GROUP BY without the key in the resulting bag

I have:
a b
a c
a d
and I would like to generate:
a, {(b),(c),(d)}
Doing this by using GROUP results in:
a, {(a,b),(a,c),(a,d)}
How do I get rid of the first field in the bag?
Thanks.
There is no option to do this in GROUP. You'll have to project that column out in a FOREACH.
-- DESCRIBE A ;
-- A: {c1: chararray, c2: chararray}
-- DUMP A ;
-- a b
-- a c
-- a d
B = GROUP A BY c1 ;
C = FOREACH B GENERATE group AS c1, A.c2 AS grpd_c2 ;
In cases where I have to do this I generally use this way for brevity:
D = FOREACH (GROUP A BY c1)
GENERATE group AS c1, A.c2 AS grpd_c2 ;
(Also, this way helps to remind me to not to use B.c2)
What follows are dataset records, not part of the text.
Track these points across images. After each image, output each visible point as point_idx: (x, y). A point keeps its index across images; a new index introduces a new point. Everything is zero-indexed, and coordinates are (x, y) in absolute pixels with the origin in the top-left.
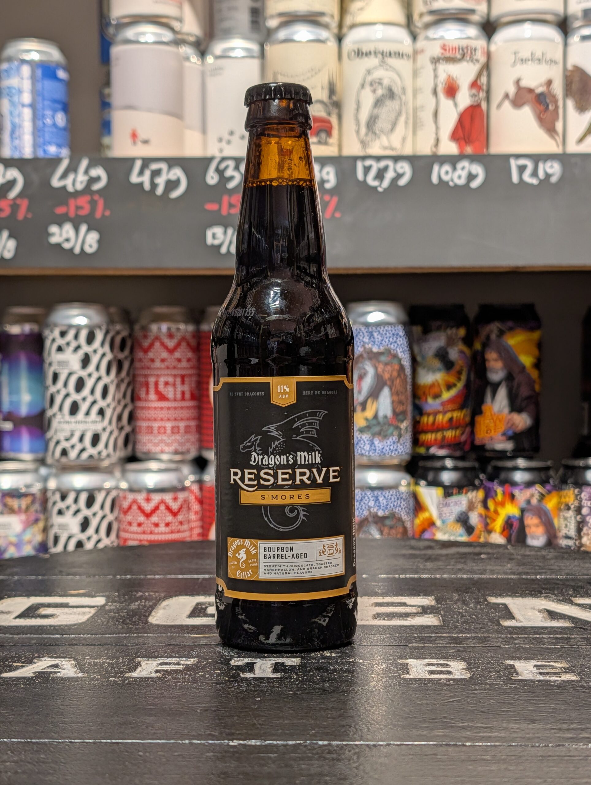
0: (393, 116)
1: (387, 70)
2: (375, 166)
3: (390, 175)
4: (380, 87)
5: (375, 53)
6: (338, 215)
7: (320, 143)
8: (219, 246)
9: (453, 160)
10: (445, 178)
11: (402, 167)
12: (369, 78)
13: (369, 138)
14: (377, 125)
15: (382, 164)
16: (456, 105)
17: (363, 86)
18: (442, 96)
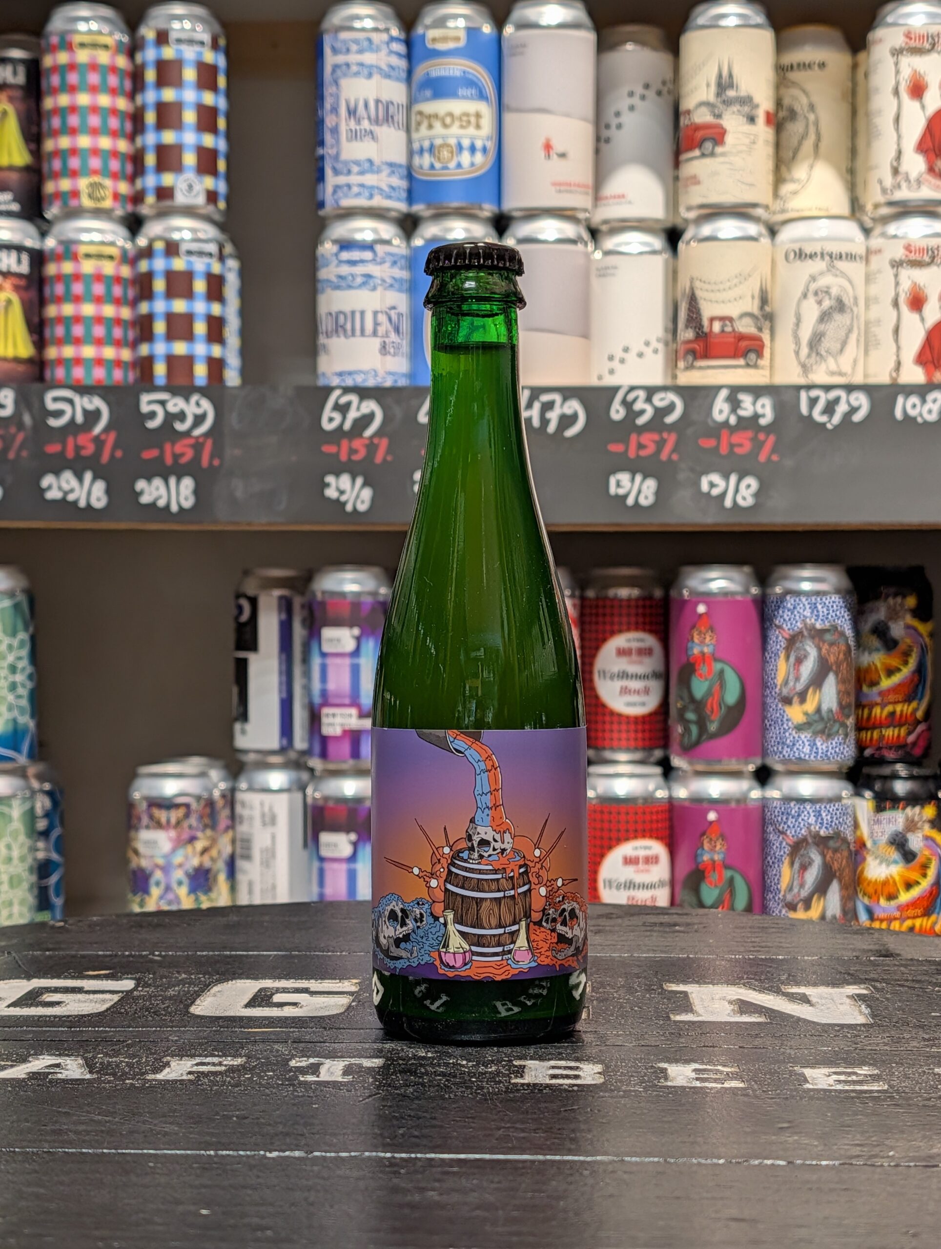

The key is A.c2 which returns a bag with only the c2 column from the original bag. If, for example, you had 3 fields (c1, c2, c3) you would use A.(c2, c3) instead.
B = GROUP A BY c1 ;
If you have more fields, it will be something like this:
C = FOREACH B GENERATE group AS c1, A.(c2,....);